To give the user a better explanation of our project we will discuss in detail some of the more interesting parts of our code. All topics will not be covered since many, like the denouncer, have been well covered in previous labs and others are more tedious than illustrative. Refer to the Appendix 1 for code comments and listing.
VT 100 Formatting
The display to Hyper Terminal can be extensively formatted using the VT100 code set. These codes, usually beginning with the escape character can do everything from setting screen location, to changing display modes, to erasing the screen. We wrote a number of macros at the beginning of our code to execute these commands. They are all very similar so lets look at BigDowner as an illustration. This macro moves the curser a distance down and to the right of the home position according to macro input. We load the characters 0x27 and '[' into a string and follow it by the x and y change represented in ASCII and separated by character code 0x59. We then terminate this string with the character code 'H'. This will move the curser x spaces to the right from home position and y lines down.
Time / Division Setting
This fairly complicated section of our code is used to set the time per division calibration as one of 6 predefined values .1 sec, 50 ms, 20 ms, 10 ms, 5ms,or 2 ms. Note we could to have gone to ever faster times but that would have required a faster CPU. Set at 2 ms we have a compare match on Timer 1 or about 80 cycles, close to our Timer 1 length. Though we could have acquired one we felt we the change would not have allowed us to demonstrate anything new.

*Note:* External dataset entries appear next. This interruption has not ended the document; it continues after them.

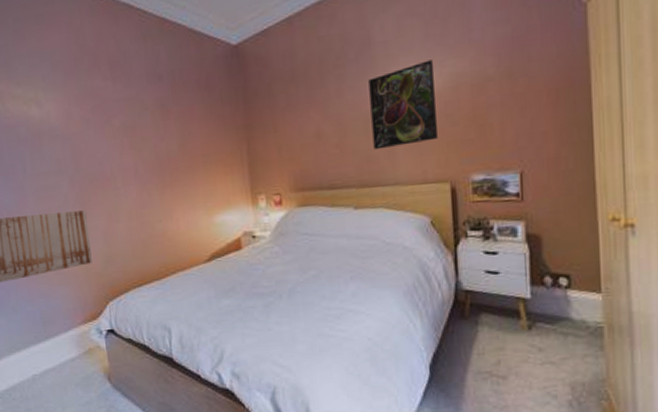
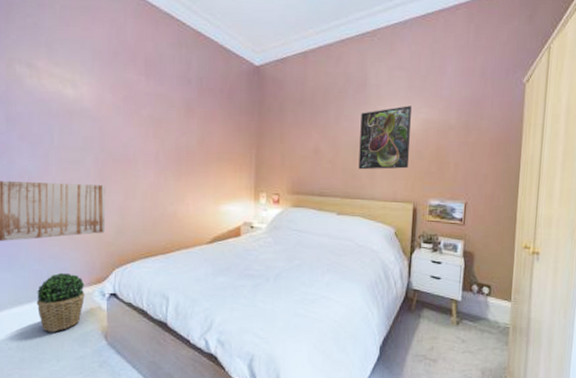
potted plant: none [31,311,82,378] -> present [36,272,85,332]

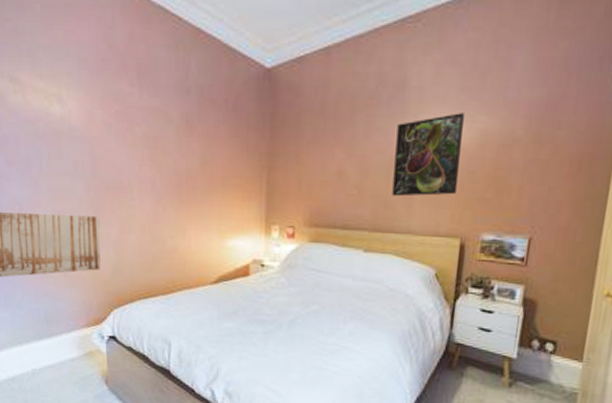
potted plant: present [36,272,85,332] -> none [34,312,83,375]

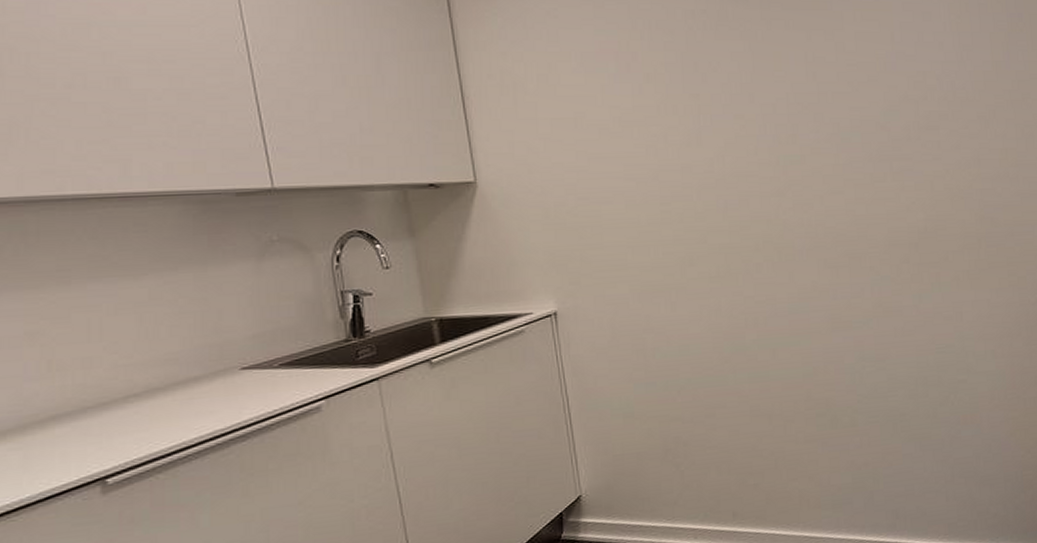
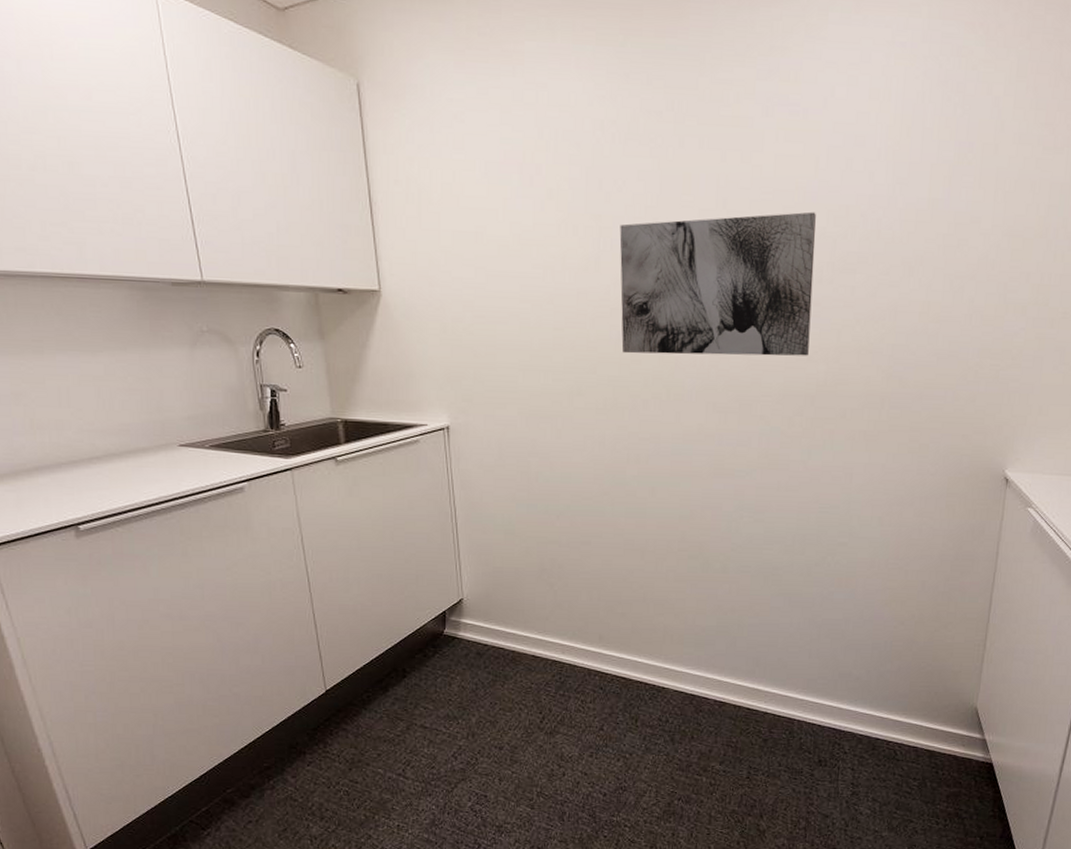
wall art: none [718,78,907,221] -> present [619,211,816,356]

We used two strings to store Timer1 compare match values, low and high, for the 6 time per division calibrations and index through them by the appropriate factor depending on user selection. Note we do not have to change the Timer1 prescaler since we do not see a time per division of less than .1 sec being useful for practical purposes. The Timer 1 compare match values were calculated on the premise that if we had a input signal with wavelength equal to the time/division setting we would want a minimum of 10 samples per division. These calculations yielded the following results
To display the appropriate text labels to the screen we created an array with a all the labels, 6 characters follows by a null terminator, in it. We then indexed through this array by 7 and outputted to the UART, the UART code detecting the end of the label based on null termination
We choose to sample all data in the Timer1 ISR and write it to RAM for manipulation later. The main reason we did this is that the data manipulation, especially the formatting for the screen which involves a divide, takes many clock cycles. If we tried to do this on the fly in the ISR we would have a dramatically higher minimum time per division.
The data takes up 160 blocks since we have 80 samples and each point i has both a high and a low bit. We would have liked to have taken more samples (we could have easily used external RAM to store them) but the limiting factor was the width of the Hyper Terminal screen under the VT100 instruction set. We would have had t create a Java applet to obtain better resolution and given the complexity of the project already it would be too much.
In order to generate the waveform we took the extended data set of 80 points from RAM which range from 0-4 volts and did an integer division to by 200mv to receive a value between 0 and 20. We then called our Convert_Screen subroutine and converted this number into two separate ASCII values. This subroutine is very similar to the decimal to ASCII subroutine we wrote in earlier labs, but writes to registers rather than memory. These register values are fed into the Bigdowner macro along with an x index (also converted to ASCII) value to determine our screen location to print a point. We print a point using the standard UART commands and then loop back.
The screen was drawn through extensive use of theVT100 formatting macros we wrote and described above. We looped through and to draw the grid separating by 10 lines each way. This gives us a resolution of 200mv and a range of 0-4 volts in the y direction and a resolution of up to .2 ms in the x direction with our lowest time per division setting. Note we would have liked to have used the extended ASCII instruction set since it contains a number of boarder and line characters much cleaner looking than the basic ASCII set. Unfortunately we determined that they are not compatible with the UART and the VT100 instruction set. We were limited to ASCII character lower than 128.
Vpp and Vave
We calculated Vpp and Vave to make the output of our oscilloscope more illustrative. Vpp was found by updating a max and min register in the TIMER1 ISR each time a sample was taken and later subtracting the two values. Similarly Vave was found by summing all the data points and then performing a divide. We considered displaying Vrms, but it would contain divides, multiplies and a square root. This would add a large amount of code overhead and our scope already has a significant delay due to the 9600 baud of the UART and the extensive output across it. It was a question of how long we wanted the user to wait from pressing the sample button to seeing the waveform.